The interview – part of the research

Oral history sees personal experience as an important resource in the study of social life as well as in the analysis of the relationship between the individual and society. The sources for research are oral history and life-story interviews.

Here are some tips for how to conduct a biographical – oral history or life-story – study and how, as an interviewer, to trigger/suggest a memory story.

Oral history or life-story?

The terms oral history and life-story interview seem similar and are sometimes used interchangeably. However, there are differences between the two types of biographical interview.

The purpose of a life-story interview is to encourage people to tell the story of their lives. Here, the narrator has a much bigger role to play. The arrangement, sequence and accent of the events depend on the narrator. The life story reveals the narrator’s personality in the way he/she weaves life events into a plot.

An oral history (OH) interview consists of a fully or partially structured conversation about a specific experience.
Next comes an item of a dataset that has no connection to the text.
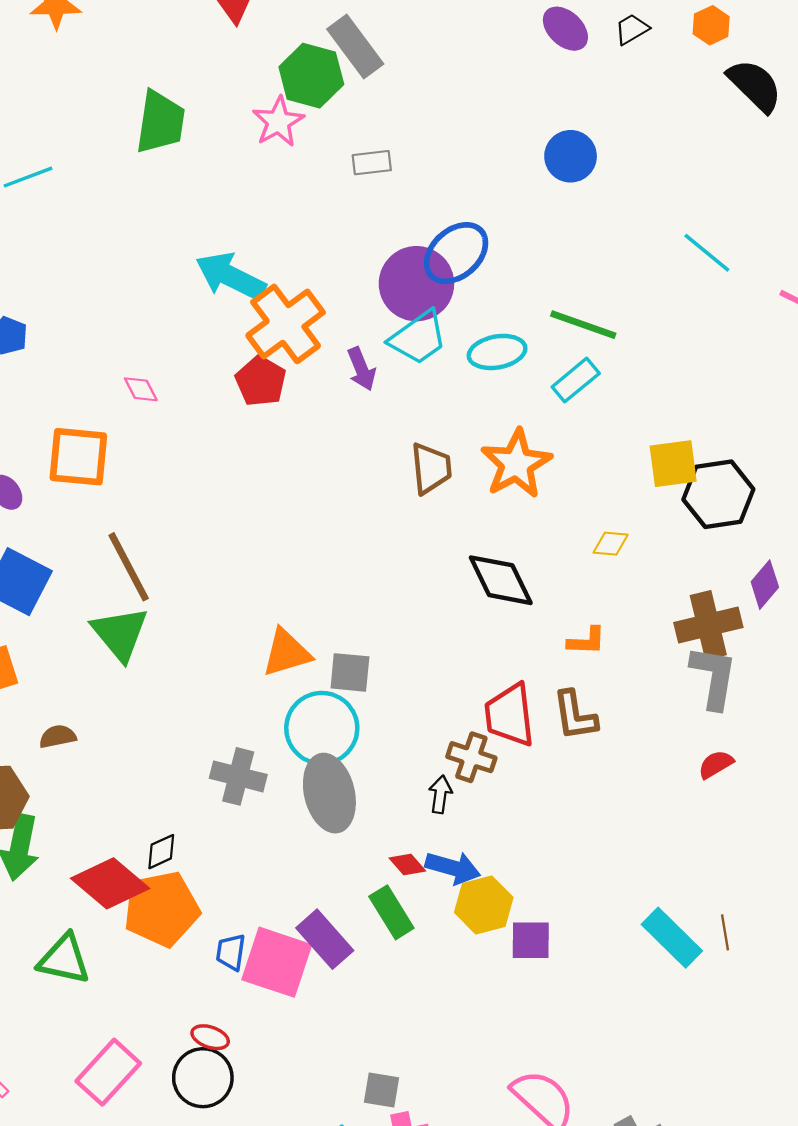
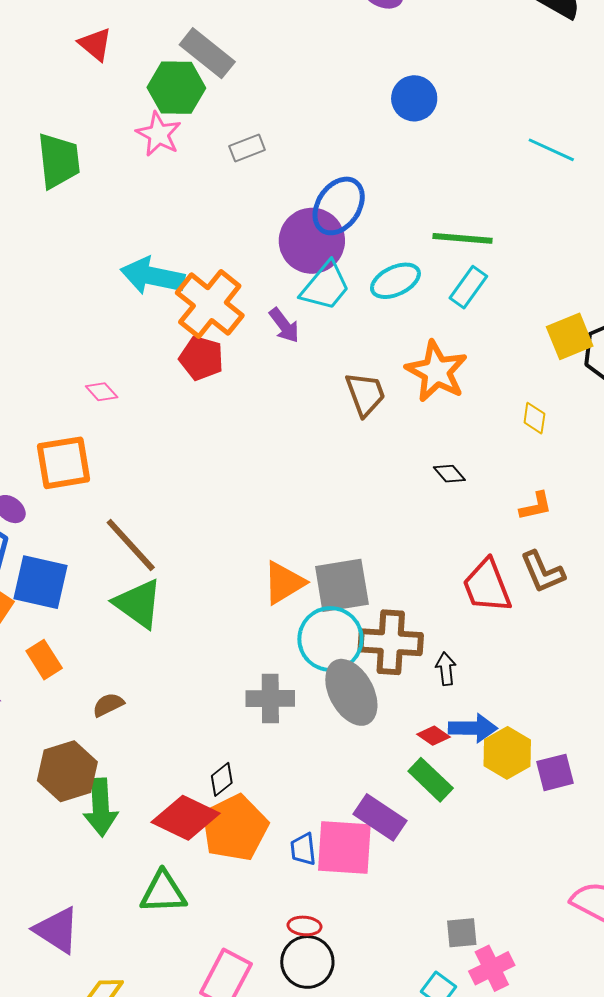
yellow diamond: (611, 544) -> (534, 418), turned -72
black diamond: (501, 580) -> (449, 474), size x0.5
gray square: (350, 672) -> (342, 585), size x1.5
brown cross: (471, 757) -> (391, 642), moved, size x1.5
However, the focus of an OH interview is not to elicit answers to questions, but instead to obtain a detailed narrative rooted in personal experience.
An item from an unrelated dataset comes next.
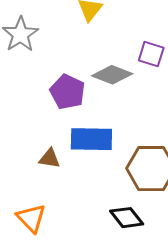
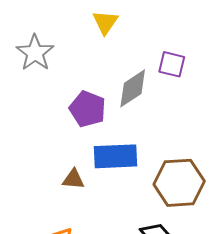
gray diamond: (112, 75) -> (133, 88), turned -51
The choice between a life story or an oral history interview is determined by the aim of the research: the reconstruction of past events or a specific situation, or life story as a reflection of personality.

The person interviewed is usually called the narrator, performer or author, because each narrator recreates his or her life story in the interview and is thus its author.

To hear both a story about a specific experience and gain a deeper insight into the narrator’s personality, both approaches may be combined – from life-story interview to oral history and vice versa. However, the interviewer must be able to react to changes in the situation or story. For example, when faced with a very talkative or, on the contrary, uncommunicative person, the interviewer may have to adjust his or her tactics and also the time allotted for the interview. In both cases, one must be able to adapt to the situation.

Incentives for conducting a biographical interview:

  • a person with unique experience
  • a good narrator
  • a remarkable, creative personality
  • a witness to specific events
  • any person, if you want to find out about individual aspects of social life

In oral history, the narrator is chosen based on the narrator’s specific experiences.